On the men’s side, freshman Emon Daroian finished with 11 victories and only four defeats, earning first team All-Ivy honors. For the women, freshman Vanessa Dib and sophomore Miranda Gieg each finished in the top six, earning second team All-Ivy honors.
“Finishing top three [and] getting first team All-Ivy felt great. I’m looking forward to being a leader on this team for the next three years,” Daroian said.
The men’s team was expecting more. Last year, the Red and Blue were the only team able to beat Harvard all season, earning them a share of the Ivy title. This year, they fell to the Crimson by a score of 20-7.
The Quakers came away from the championships disappointed, as they entered the weekend with expectations of a title and finished with only one win. Unlike the last three seasons, Penn was without star epee Justin Yoo, who left the team in January to train for the 2020 Olympic Games in Tokyo. His loss was damaging for the Red and Blue, who won only one of its five epee matches this weekend.
The women had a more successful weekend, but they were also unable to reach the heights they desired. Last year, the Red and Blue finished 3-3, fourth in the Ivy League. This year, they finished 3-3, tied for third in the conference. Despite the team’s results, Dib felt encouraged and believes that the Quakers can improve going forward.
“I think that if you see our rankings on paper, it might not justify the amount of work we put in," Dib said. "The team did amazing. Everyone put in 110 percent. I think that moving forward, I’m positive we’ll do much better next season."
While the standings might not have been entirely in the Quakers’ favor, they showed some improvements in their results. Last year, Harvard easily defeated the women by a score of 18-9. This year was a different story, as the Red and Blue beat the Crimson, 15-12, with an impressive performance coming from Dib. In contrast to the lofty expectations set by the men, Dib was surprised by her individual results.
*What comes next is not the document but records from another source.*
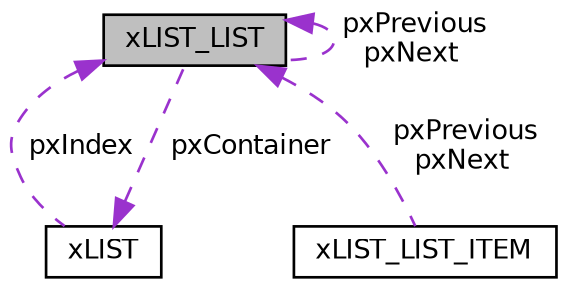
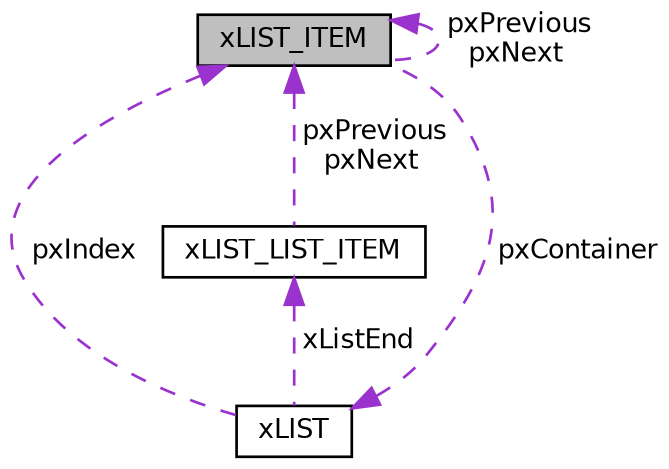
  digraph {
    node [color=black fillcolor=white fontname=Helvetica fontsize=10 shape=record style=filled]
    edge [color=darkorchid3 dir=back fontname=Helvetica fontsize=10 labelfontname=Helvetica labelfontsize=10 style=dashed]
-   n1 [fillcolor=grey75 fontcolor=black height=0.2 label=xLIST_LIST width=0.4]
+   n1 [fillcolor=grey75 fontcolor=black height=0.2 label=xLIST_ITEM width=0.4]
    n2 [height=0.2 label=xLIST width=0.4]
    n3 [height=0.2 label=xLIST_LIST_ITEM width=0.4]
    n1 -> n1 [label=" pxPrevious\npxNext"]
    n1 -> n2 [label=" pxIndex"]
    n1 -> n3 [label=" pxPrevious\npxNext"]
    n2 -> n1 [label=" pxContainer"]
+   n3 -> n2 [label=" xListEnd"]
  }
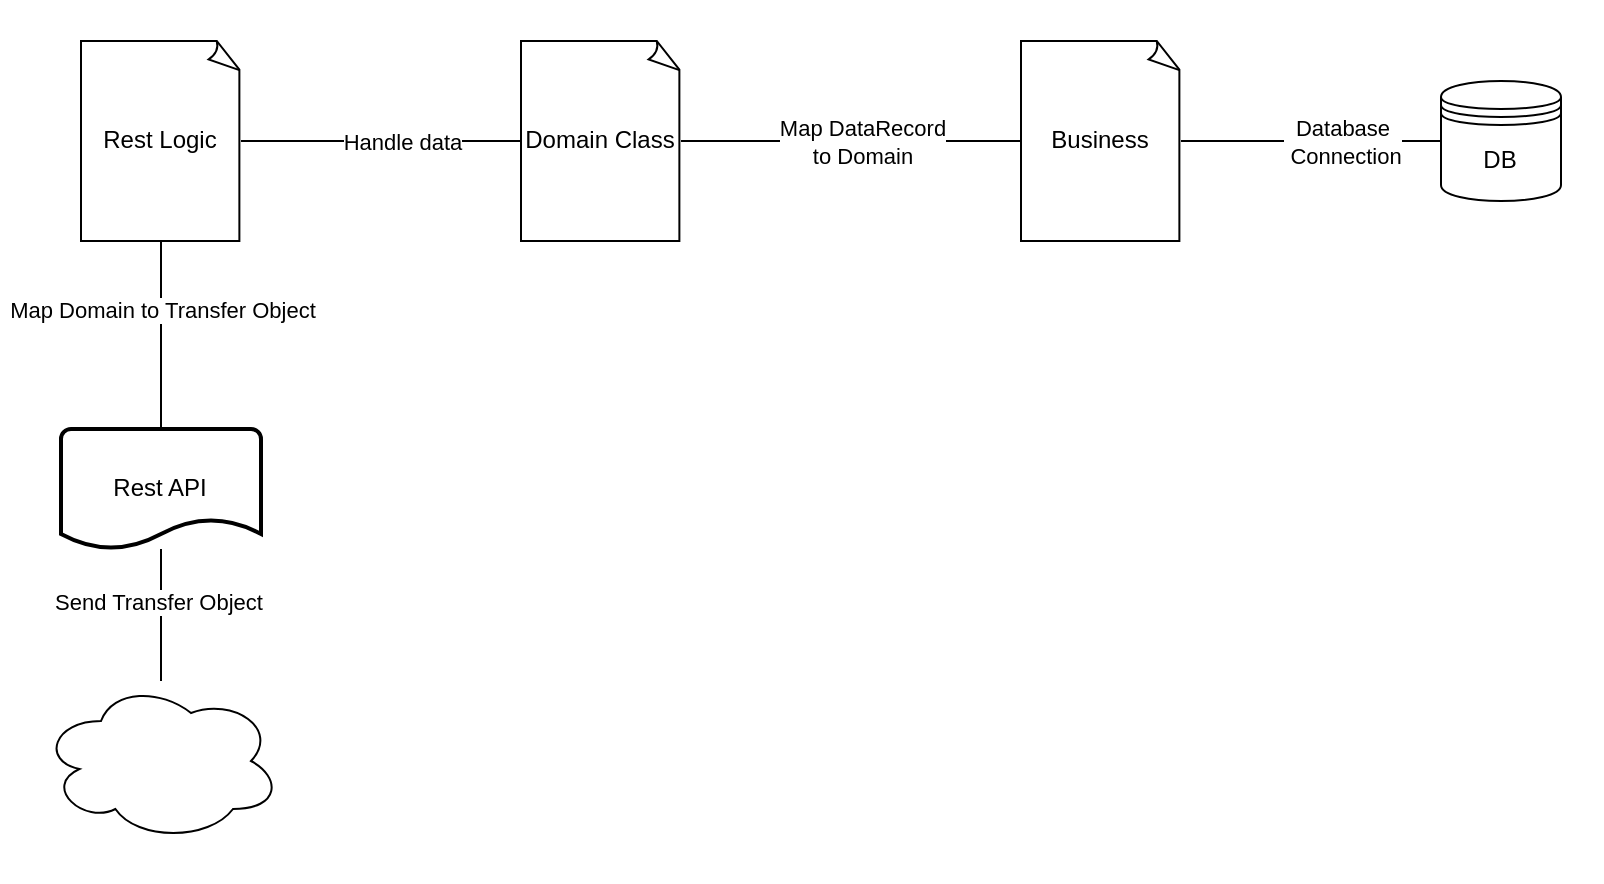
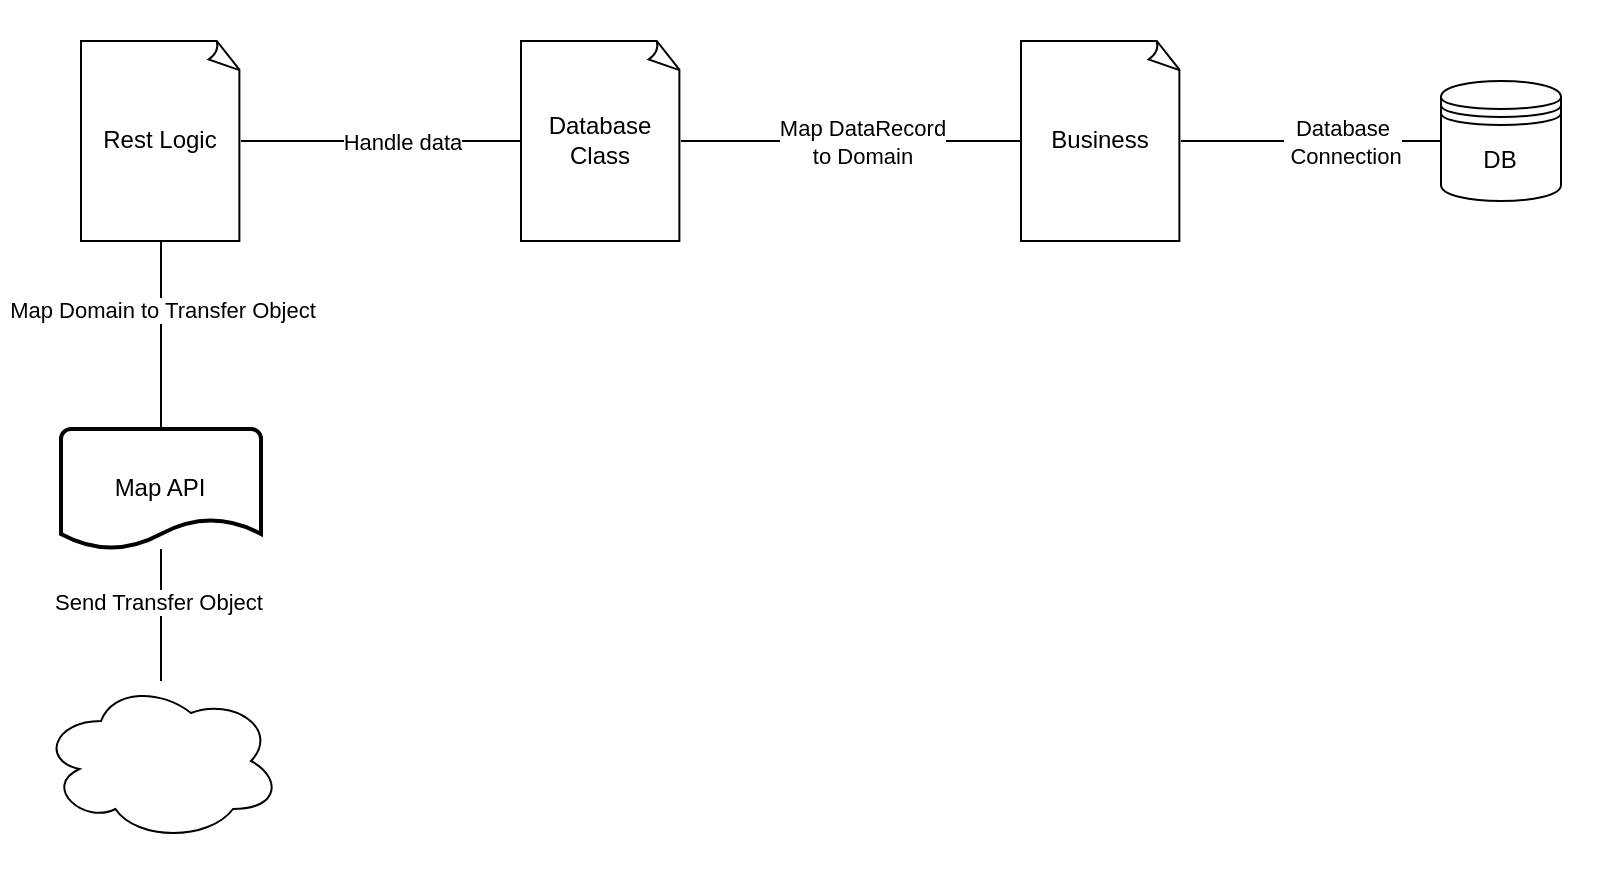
  <mxCell id="0" />
  <mxCell id="1" parent="0" />
  <mxCell id="2" style="edgeStyle=orthogonalEdgeStyle;rounded=0;orthogonalLoop=1;jettySize=auto;html=1;exitX=0;exitY=0.5;exitDx=0;exitDy=0;entryX=1;entryY=0.5;entryDx=0;entryDy=0;entryPerimeter=0;endArrow=none;endFill=0;" edge="1" parent="1" source="4" target="10"><mxGeometry relative="1" as="geometry" /></mxCell>
  <mxCell id="3" value="Database&lt;br&gt;&amp;nbsp;Connection" style="edgeLabel;html=1;align=center;verticalAlign=middle;resizable=0;points=[];" vertex="1" connectable="0" parent="2"><mxGeometry x="0.215" y="-2" relative="1" as="geometry"><mxPoint x="29" y="2" as="offset" /></mxGeometry></mxCell>
  <mxCell id="4" value="DB" style="shape=datastore;whiteSpace=wrap;html=1;" vertex="1" parent="1"><mxGeometry x="720" y="40" width="60" height="60" as="geometry" /></mxCell>
  <mxCell id="5" style="edgeStyle=orthogonalEdgeStyle;rounded=0;orthogonalLoop=1;jettySize=auto;html=1;exitX=0;exitY=0.5;exitDx=0;exitDy=0;exitPerimeter=0;entryX=1;entryY=0.5;entryDx=0;entryDy=0;entryPerimeter=0;endArrow=none;endFill=0;" edge="1" parent="1" source="7" target="13"><mxGeometry relative="1" as="geometry" /></mxCell>
  <mxCell id="6" value="Handle data" style="edgeLabel;html=1;align=center;verticalAlign=middle;resizable=0;points=[];" vertex="1" connectable="0" parent="5"><mxGeometry x="-0.214" y="4" relative="1" as="geometry"><mxPoint x="-5" y="-4" as="offset" /></mxGeometry></mxCell>
- <mxCell id="7" value="Domain Class" style="whiteSpace=wrap;html=1;shape=mxgraph.basic.document" vertex="1" parent="1"><mxGeometry x="260" y="20" width="80" height="100" as="geometry" /></mxCell>
+ <mxCell id="7" value="Database Class" style="whiteSpace=wrap;html=1;shape=mxgraph.basic.document" vertex="1" parent="1"><mxGeometry x="260" y="20" width="80" height="100" as="geometry" /></mxCell>
  <mxCell id="8" style="edgeStyle=orthogonalEdgeStyle;rounded=0;orthogonalLoop=1;jettySize=auto;html=1;exitX=0;exitY=0.5;exitDx=0;exitDy=0;exitPerimeter=0;endArrow=none;endFill=0;" edge="1" parent="1" source="10" target="7"><mxGeometry relative="1" as="geometry" /></mxCell>
  <mxCell id="9" value="Map DataRecord &lt;br&gt;to Domain" style="edgeLabel;html=1;align=center;verticalAlign=middle;resizable=0;points=[];" vertex="1" connectable="0" parent="8"><mxGeometry x="0.2" y="4" relative="1" as="geometry"><mxPoint x="22" y="-4" as="offset" /></mxGeometry></mxCell>
  <mxCell id="10" value="Business" style="whiteSpace=wrap;html=1;shape=mxgraph.basic.document" vertex="1" parent="1"><mxGeometry x="510" y="20" width="80" height="100" as="geometry" /></mxCell>
  <mxCell id="11" style="edgeStyle=orthogonalEdgeStyle;rounded=0;orthogonalLoop=1;jettySize=auto;html=1;exitX=0.5;exitY=1;exitDx=0;exitDy=0;exitPerimeter=0;entryX=0.5;entryY=0;entryDx=0;entryDy=0;entryPerimeter=0;endArrow=none;endFill=0;" edge="1" parent="1" source="13" target="16"><mxGeometry relative="1" as="geometry" /></mxCell>
  <mxCell id="12" value="Map Domain to Transfer Object" style="edgeLabel;html=1;align=center;verticalAlign=middle;resizable=0;points=[];" vertex="1" connectable="0" parent="11"><mxGeometry x="-0.277" relative="1" as="geometry"><mxPoint as="offset" /></mxGeometry></mxCell>
  <mxCell id="13" value="Rest Logic" style="whiteSpace=wrap;html=1;shape=mxgraph.basic.document" vertex="1" parent="1"><mxGeometry x="40" y="20" width="80" height="100" as="geometry" /></mxCell>
  <mxCell id="14" value="" style="edgeStyle=orthogonalEdgeStyle;rounded=0;orthogonalLoop=1;jettySize=auto;html=1;endArrow=none;endFill=0;" edge="1" parent="1" source="16" target="17"><mxGeometry relative="1" as="geometry" /></mxCell>
  <mxCell id="15" value="Send Transfer Object" style="edgeLabel;html=1;align=center;verticalAlign=middle;resizable=0;points=[];" vertex="1" connectable="0" parent="14"><mxGeometry x="-0.208" y="-2" relative="1" as="geometry"><mxPoint as="offset" /></mxGeometry></mxCell>
- <mxCell id="16" value="Rest API" style="strokeWidth=2;html=1;shape=mxgraph.flowchart.document2;whiteSpace=wrap;size=0.25;" vertex="1" parent="1"><mxGeometry x="30" y="214" width="100" height="60" as="geometry" /></mxCell>
+ <mxCell id="16" value="Map API" style="strokeWidth=2;html=1;shape=mxgraph.flowchart.document2;whiteSpace=wrap;size=0.25;" vertex="1" parent="1"><mxGeometry x="30" y="214" width="100" height="60" as="geometry" /></mxCell>
  <mxCell id="17" value="" style="ellipse;shape=cloud;whiteSpace=wrap;html=1;" vertex="1" parent="1"><mxGeometry x="20" y="340" width="120" height="80" as="geometry" /></mxCell>
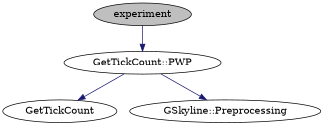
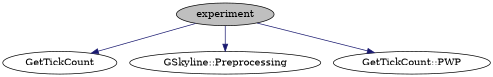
  digraph {
    node [color=black fillcolor=white style=filled]
    edge [color=midnightblue fontname=Helvetica fontsize=10 style=solid]
    n1 [fillcolor=grey75 fontcolor=black height=0.2 label=experiment width=0.4]
    n2 [height=0.2 label=GetTickCount width=0.4]
    n3 [height=0.2 label="GSkyline::Preprocessing" width=0.4]
    n4 [height=0.2 label="GetTickCount::PWP" width=0.4]
-   n4 -> n2
-   n4 -> n3
+   n1 -> n2
+   n1 -> n3
    n1 -> n4
  }
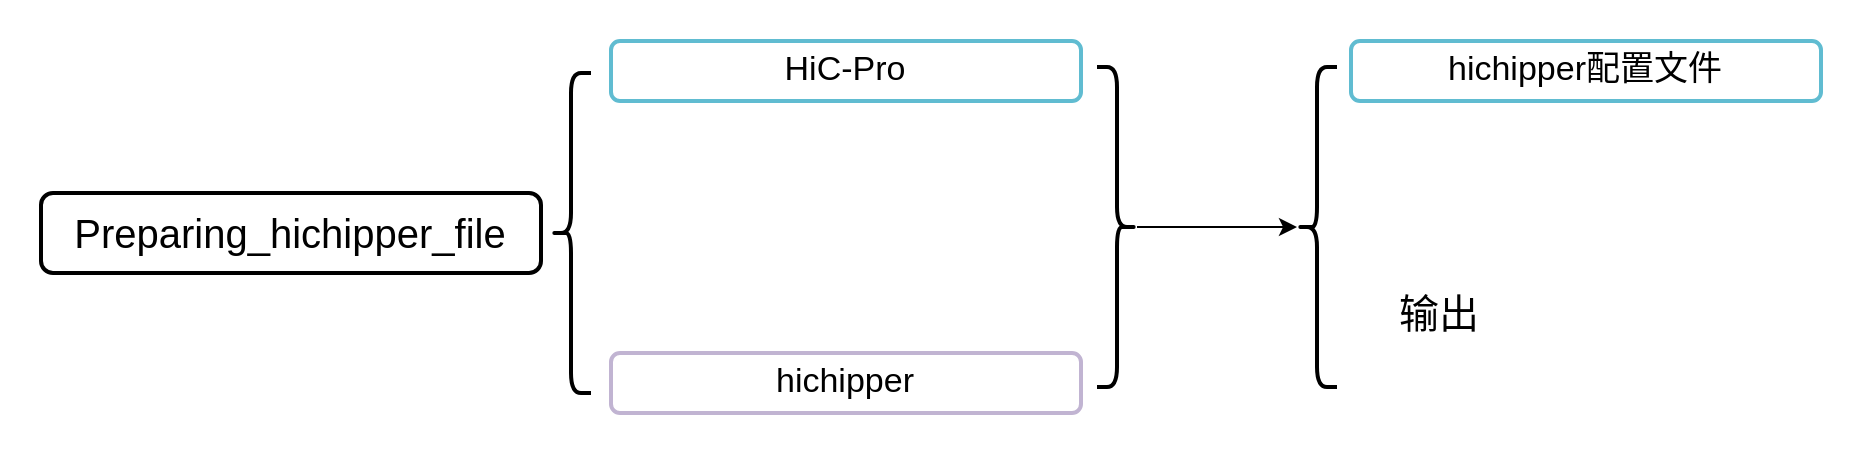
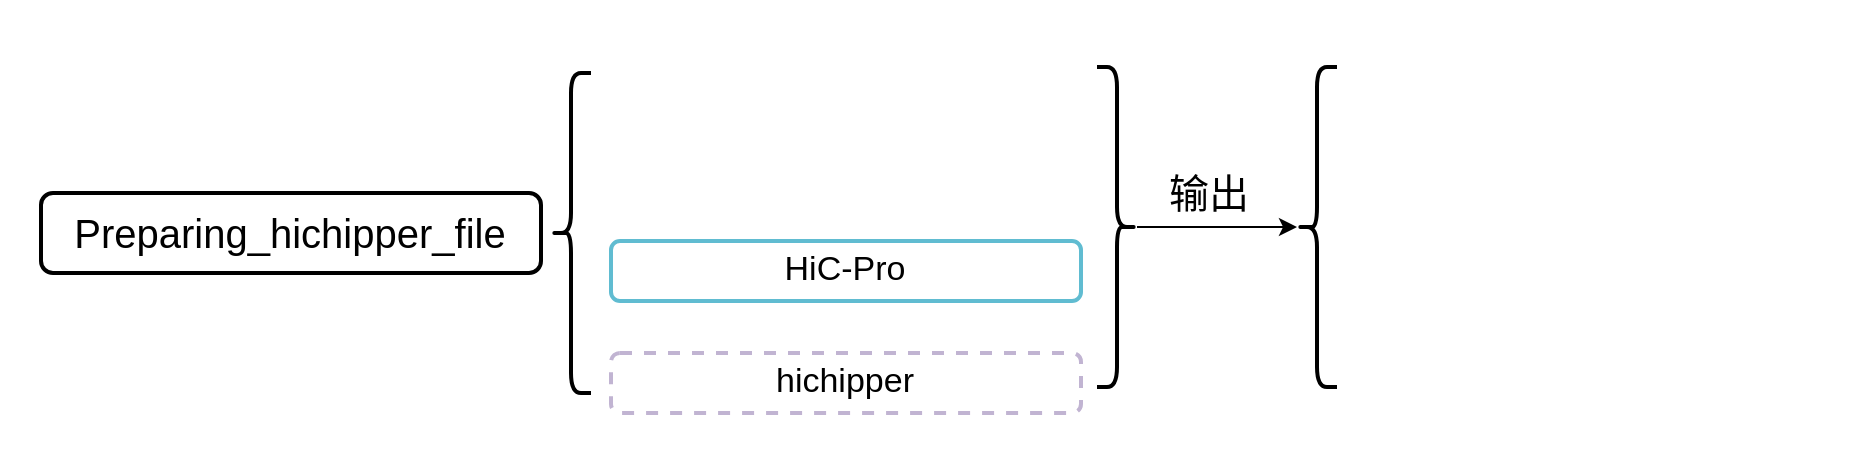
  <mxCell id="0" />
  <mxCell id="1" parent="0" />
  <mxCell id="2" value="Preparing_hichipper_file" style="rounded=1;whiteSpace=wrap;html=1;strokeWidth=2;fontSize=20;" parent="1" vertex="1"><mxGeometry x="20" y="96" width="250" height="40" as="geometry" /></mxCell>
  <mxCell id="3" value="" style="shape=curlyBracket;whiteSpace=wrap;html=1;rounded=1;strokeWidth=2;" parent="1" vertex="1"><mxGeometry x="275" y="36" width="20" height="160" as="geometry" /></mxCell>
- <mxCell id="4" value="HiC-Pro" style="rounded=1;whiteSpace=wrap;html=1;strokeWidth=2;fontSize=17;strokeColor=#60BCD1;" parent="1" vertex="1"><mxGeometry x="305" y="20" width="235" height="30" as="geometry" /></mxCell>
- <mxCell id="5" value="hichipper" style="rounded=1;whiteSpace=wrap;html=1;strokeWidth=2;fontSize=17;strokeColor=#C1B4D2;" parent="1" vertex="1"><mxGeometry x="305" y="176" width="235" height="30" as="geometry" /></mxCell>
+ <mxCell id="4" value="HiC-Pro" style="rounded=1;whiteSpace=wrap;html=1;strokeWidth=2;fontSize=17;strokeColor=#60BCD1;" parent="1" vertex="1"><mxGeometry x="305" y="120" width="235" height="30" as="geometry" /></mxCell>
+ <mxCell id="5" value="hichipper" style="rounded=1;whiteSpace=wrap;html=1;strokeWidth=2;fontSize=17;strokeColor=#C1B4D2;dashed=1;" parent="1" vertex="1"><mxGeometry x="305" y="176" width="235" height="30" as="geometry" /></mxCell>
  <mxCell id="6" value="" style="edgeStyle=none;html=1;" edge="1" parent="1" source="7" target="8"><mxGeometry relative="1" as="geometry" /></mxCell>
  <mxCell id="7" value="" style="shape=curlyBracket;whiteSpace=wrap;html=1;rounded=1;flipH=1;strokeWidth=2;" vertex="1" parent="1"><mxGeometry x="548" y="33" width="20" height="160" as="geometry" /></mxCell>
  <mxCell id="8" value="" style="shape=curlyBracket;whiteSpace=wrap;html=1;rounded=1;flipH=1;strokeWidth=2;direction=west;" vertex="1" parent="1"><mxGeometry x="648" y="33" width="20" height="160" as="geometry" /></mxCell>
- <mxCell id="9" value="hichipper配置文件" style="rounded=1;whiteSpace=wrap;html=1;strokeWidth=2;fontSize=17;strokeColor=#60BCD1;" vertex="1" parent="1"><mxGeometry x="675" y="20" width="235" height="30" as="geometry" /></mxCell>
- <mxCell id="10" value="&lt;span style=&quot;font-size: 20px&quot;&gt;输出&lt;/span&gt;" style="text;html=1;align=center;verticalAlign=middle;resizable=0;points=[];autosize=1;strokeColor=none;fillColor=none;" vertex="1" parent="1"><mxGeometry x="689" y="146" width="60" height="20" as="geometry" /></mxCell>
+ <mxCell id="10" value="&lt;span style=&quot;font-size: 20px&quot;&gt;输出&lt;/span&gt;" style="text;html=1;align=center;verticalAlign=middle;resizable=0;points=[];autosize=1;strokeColor=none;fillColor=none;" vertex="1" parent="1"><mxGeometry x="574" y="86" width="60" height="20" as="geometry" /></mxCell>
“Against Harvard, I honestly didn’t expect to win any of [my matches]. They’re really good fencers, not just collegiately but in North America,” Dib said. “After every few bouts, the team would huddle together and encourage each other. I think the members cheering for each other point by point was kind of the turning point in my Harvard matches.”
The team results left something to be desired. However, the fencers had some promising individual results and will look to build on their success in their next meets. The Red and Blue's next chance to do so comes on Feb. 24 in Philadelphia at the Temple Invitational, which will be their final meet of the season before the NCAA Championships.